▶ **The problem**
When you restate the entries that follow, keep every word exactly and drop the pictures.

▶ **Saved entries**
*****

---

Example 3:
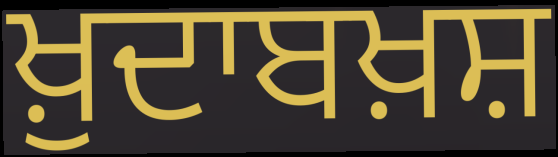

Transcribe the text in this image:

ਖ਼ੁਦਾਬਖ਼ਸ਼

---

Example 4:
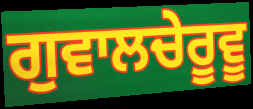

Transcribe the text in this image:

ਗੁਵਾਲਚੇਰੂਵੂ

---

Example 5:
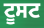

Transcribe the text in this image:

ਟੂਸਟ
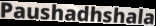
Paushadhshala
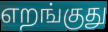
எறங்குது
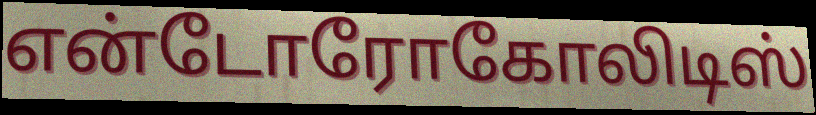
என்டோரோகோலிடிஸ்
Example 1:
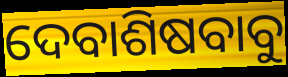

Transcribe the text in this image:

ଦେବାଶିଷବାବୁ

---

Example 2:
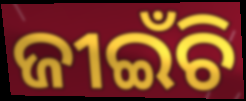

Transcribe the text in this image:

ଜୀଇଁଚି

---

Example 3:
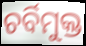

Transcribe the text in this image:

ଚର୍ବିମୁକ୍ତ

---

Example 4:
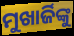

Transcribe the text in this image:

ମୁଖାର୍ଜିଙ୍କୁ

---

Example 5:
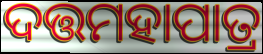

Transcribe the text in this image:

*****

▶ **Problem solution**
---

Example 3:

Transcribe the text in this image:

ਖ਼ੁਦਾਬਖ਼ਸ਼

---

Example 4:

Transcribe the text in this image:

ਗੁਵਾਲਚੇਰੂਵੂ

---

Example 5:

Transcribe the text in this image:

ਟੂਸਟ
Paushadhshala
எறங்குது
என்டோரோகோலிடிஸ்
Example 1:

Transcribe the text in this image:

ଦେବାଶିଷବାବୁ

---

Example 2:

Transcribe the text in this image:

ଜୀଇଁଚି

---

Example 3:

Transcribe the text in this image:

ଚର୍ବିମୁକ୍ତ

---

Example 4:

Transcribe the text in this image:

ମୁଖାର୍ଜିଙ୍କୁ

---

Example 5:

Transcribe the text in this image:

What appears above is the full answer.